Africa Reading Challenge: 25 participants + new recommendations

In December 2007 I posted the Africa Reading Challenge and have greatly enjoyed the response: 25 readers have posted reading lists and 14 reviews have been posted on books dealing with countries as diverse as Senegal, Sudan, Sierra Leone, and South Africa.  (The challenge goes throughout the year, so newcomers are welcome!)

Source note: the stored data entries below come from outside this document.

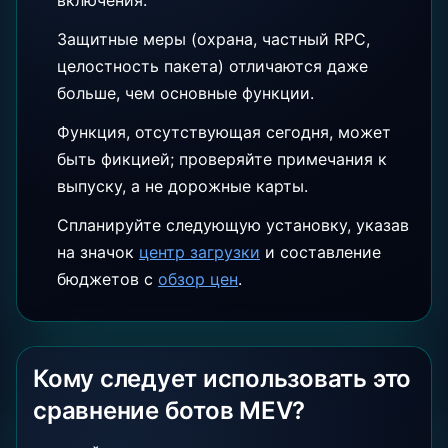
включения.
Защитные меры (охрана, частный RPC,
целостность пакета) отличаются даже
больше, чем основные функции.
Функция, отсутствующая сегодня, может
быть фикцией; проверяйте примечания к
выпуску, а не дорожные карты.
Спланируйте следующую установку, указав
на значок
центр загрузки
и составление
бюджетов с
обзор цен
.
Кому следует использовать это
сравнение ботов MEV?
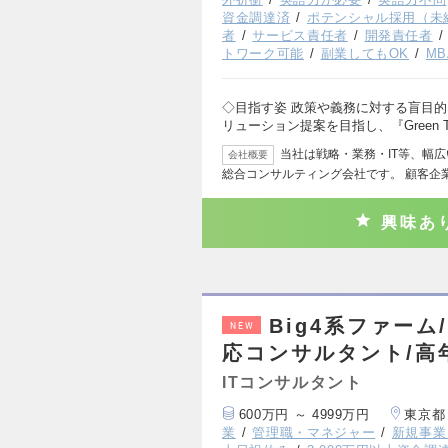
資金調達済
ポテンシャル採用（未
者
サービス責任者
開発責任者
トワーク可能
副業してもOK
M
◇目指す姿 政策や義務に対する盲目
リューション提案を目指し、『Green T
当社は戦略・業務・IT等、幅
会社概要
総合コンサルティング会社です。 顧客企
興味あ
Big4系ファー
NEW
応コンサルタント/高
ITコンサルタント
600万円 ～ 4999万円
東京都
業
管理職・マネジャー
新規事業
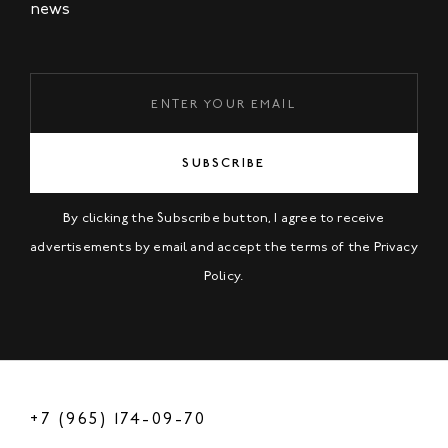
news
SUBSCRIBE
By clicking the Subscribe button, I agree to receive
advertisements by email and accept the terms of the
Privacy
Policy
.
+7 (965) 174-09-70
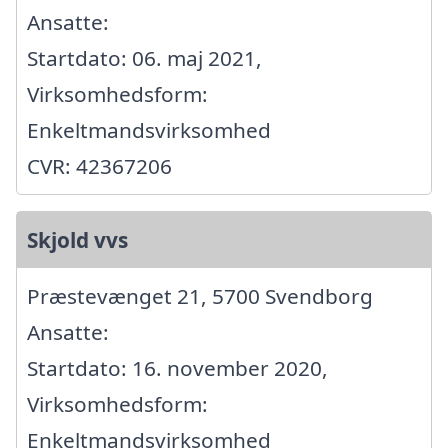
Ansatte:
Startdato: 06. maj 2021,
Virksomhedsform:
Enkeltmandsvirksomhed
CVR: 42367206
Skjold vvs
Præstevænget 21, 5700 Svendborg
Ansatte:
Startdato: 16. november 2020,
Virksomhedsform:
Enkeltmandsvirksomhed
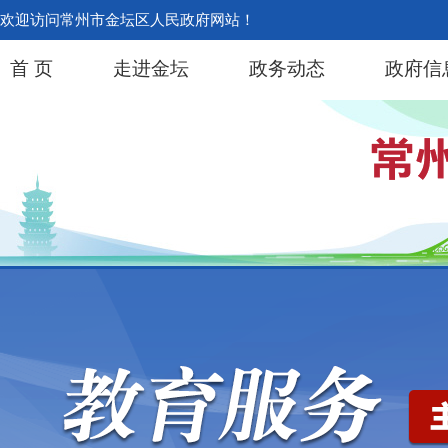
欢迎访问常州市金坛区人民政府网站！
首 页
走进金坛
政务动态
政府信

Kathleen Sheldon, a researcher focusing on African women’s history, adds some nice suggestions I hadn’t encountered (for the most part), focusing on African authors:

My suggestions: Ousmane Sembene, God’s Bits of Wood (fantastic novel about a railway strike in Senegal); Ellen Kuzwayo, Call Me Woman (South African autobiography); Buchi Emecheta, The Joys of Motherhood (Nigerian novel, she has written several other novels as well) ; and Doreen Baingana, Tropical Fish:Tales from Entebbe (Ugandan stories). For some further ideas about novels, have a look at the book African Novels in the Classroom, edited by Margaret Jean Hay, which includes essays on 24 novels by African writers. Also, see the Feminist Press publications on Women Writing Africa – they now have three regional volumes (southern, east, and west Africa) – these are extensive compilations are probably too much to read for this challenge, but will introduce you to many wonderful women authors.